Se dunque vi è una certezza in vista delle prossime amministrative, è una certezza tutta negativa: "codesto solo oggi possiamo dirti, ciò che non siamo, ciò che non vogliamo". In positivo, si può solo sperare che queste elezioni siano il punto di inizio di un percorso di alternanza e di dialettica fra posizioni effettivamente differenti in merito alle modalità di sviluppo di Siena e del suo territorio. Perché questo accada, tuttavia, servono tre pre-condizioni difficilmente attuabili.

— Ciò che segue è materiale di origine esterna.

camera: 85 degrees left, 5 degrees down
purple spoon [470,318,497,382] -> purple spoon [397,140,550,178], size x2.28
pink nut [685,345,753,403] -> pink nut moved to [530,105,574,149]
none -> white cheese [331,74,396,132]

In primo luogo, sarebbe necessario che alla politica (anche) locale fosse ridato uno spazio effettivo di manovra, al di fuori dei "patti di stabilità", della compressione delle risorse, delle manovre su personale e partecipate. C’è stato chi, nel Partito Democratico, ha accusato il sindaco Valentini di essere un "ragioniere" (il che è vero), senza tuttavia interrogarsi sui motivi ultimi di questa attitudine, sulle pastoie all'azione politica che sono poste dall'Unione Economica e Monetaria, dalle norme del Fiscal Compact, dal pareggio di bilancio entrato come una metastasi nel corpo dell’art. 81 della Costituzione: tutte decisioni cui quel partito ha dato la sua entusiastica adesione.

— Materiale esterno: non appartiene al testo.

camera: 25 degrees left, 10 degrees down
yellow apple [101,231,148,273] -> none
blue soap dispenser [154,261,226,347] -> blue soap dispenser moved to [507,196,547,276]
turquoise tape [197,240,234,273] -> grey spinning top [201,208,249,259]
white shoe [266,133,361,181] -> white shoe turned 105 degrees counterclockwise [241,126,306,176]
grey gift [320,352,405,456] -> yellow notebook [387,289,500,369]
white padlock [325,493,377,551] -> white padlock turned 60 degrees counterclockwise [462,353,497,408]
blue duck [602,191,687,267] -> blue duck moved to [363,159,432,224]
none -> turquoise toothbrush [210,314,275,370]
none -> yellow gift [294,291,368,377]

Secondariamente, dovremmo riappropriarci di un più realistico concetto di democrazia, al di fuori delle mistificazioni del "politicamente corretto". Per conservare "lo stato e la città in pace", senza che se ne abbia Santa Caterina, non serve infatti "attendere al bene comune" invece che "al ben particolare" (S. Caterina da Siena, lettera CCLXVIII), per il semplice fatto che un "bene comune", inteso come "bene di tutti", non esiste, trattandosi - di norma - di un artificio retorico che sottintende il "bene della classe dominante" (non a caso – per restare in ambito cattolico – l’elaborazione del concetto da parte di S. Tommaso nei Dieci libri sull'Etica Nicomachea trova ultimamente consonanze col pensiero delle élites globaliste e transnazionali). Al contrario, lo "stato e la città" hanno pace se tutte le Istituzioni (anche l'Università, anche la Fondazione) si fanno luogo di dialogo fra soggetti esponenziali delle rivendicazioni delle diverse classi sociali, in vista di una sintesi – sempre dinamica e che non  può prescindere dai risultati elettorali – delle stesse. Questo, in passato, la sinistra lo sapeva; da ultimo è invece (consapevolmente?) caduta nella trappola (v. Michéa).

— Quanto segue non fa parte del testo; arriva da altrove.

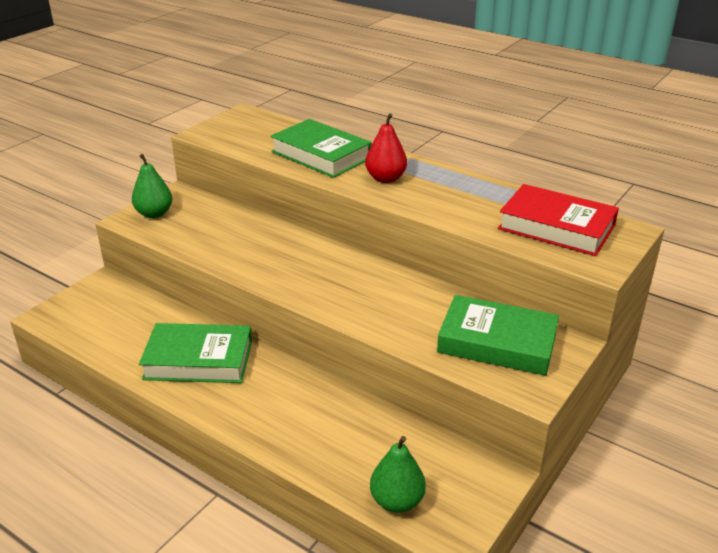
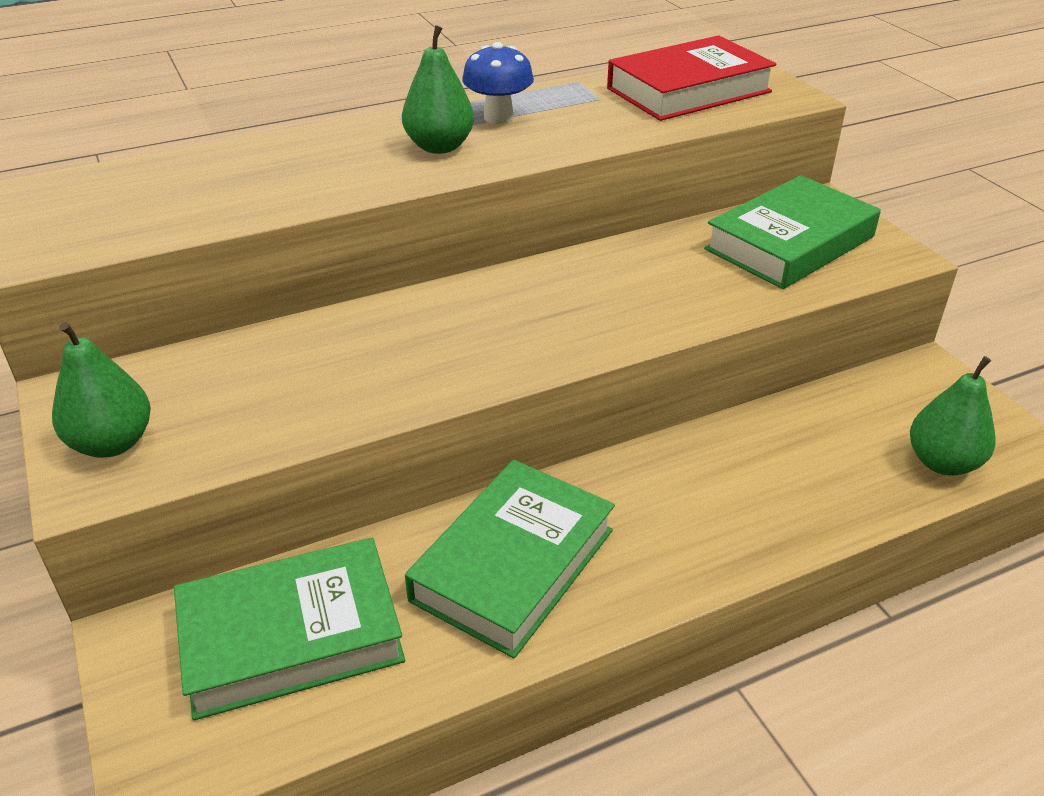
camera: 60 degrees left, 5 degrees up
green book [270,119,372,178] -> green book moved to [174,538,405,720]
red pear [365,113,407,183] -> green pear [402,25,474,154]
none -> blue mushroom [462,42,534,124]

Va da sé che quanto precede pre-suppone che la stampa dia all'opinione pubblica gli strumenti necessari per costruire posizioni anche antitetiche, ma consapevoli. Senza girarci intorno: la stampa, a Siena in particolare ma in Italia in generale, non è "un" problema, è "il" problema. Che può certo essere attenuato dalle risorse della rete (i blog, Facebook, Twitter, non a caso sotto attacco prima con la patetica scusa delle fake news, ora con lo scandalo di Cambridge Analytica), ma non risolto. Io, in materia, non ho soluzioni, soprattutto laddove si consideri che un giornale ha sempre un costo e, pertanto, invariabilmente un editore. Il quale, a sua volta, ha i sui interessi e i suoi spin doctor di riferimento (v. Giacché, La Fabbrica del falso; Foa, Gli stregoni della notizia). Certamente, la pluralità di mezzi di informazione e di testate per ciascuno di essi aiuta la polifonia, ma non garantisce l’obiettività; anzi, forse in questo momento vi è maggiore apertura a Siena che su fogli e televisioni nazionali, la cui credibilità ha raggiunto il suo minimo storico.

Che il 2018 porti a Siena una compiuta democrazia dell’alternanza.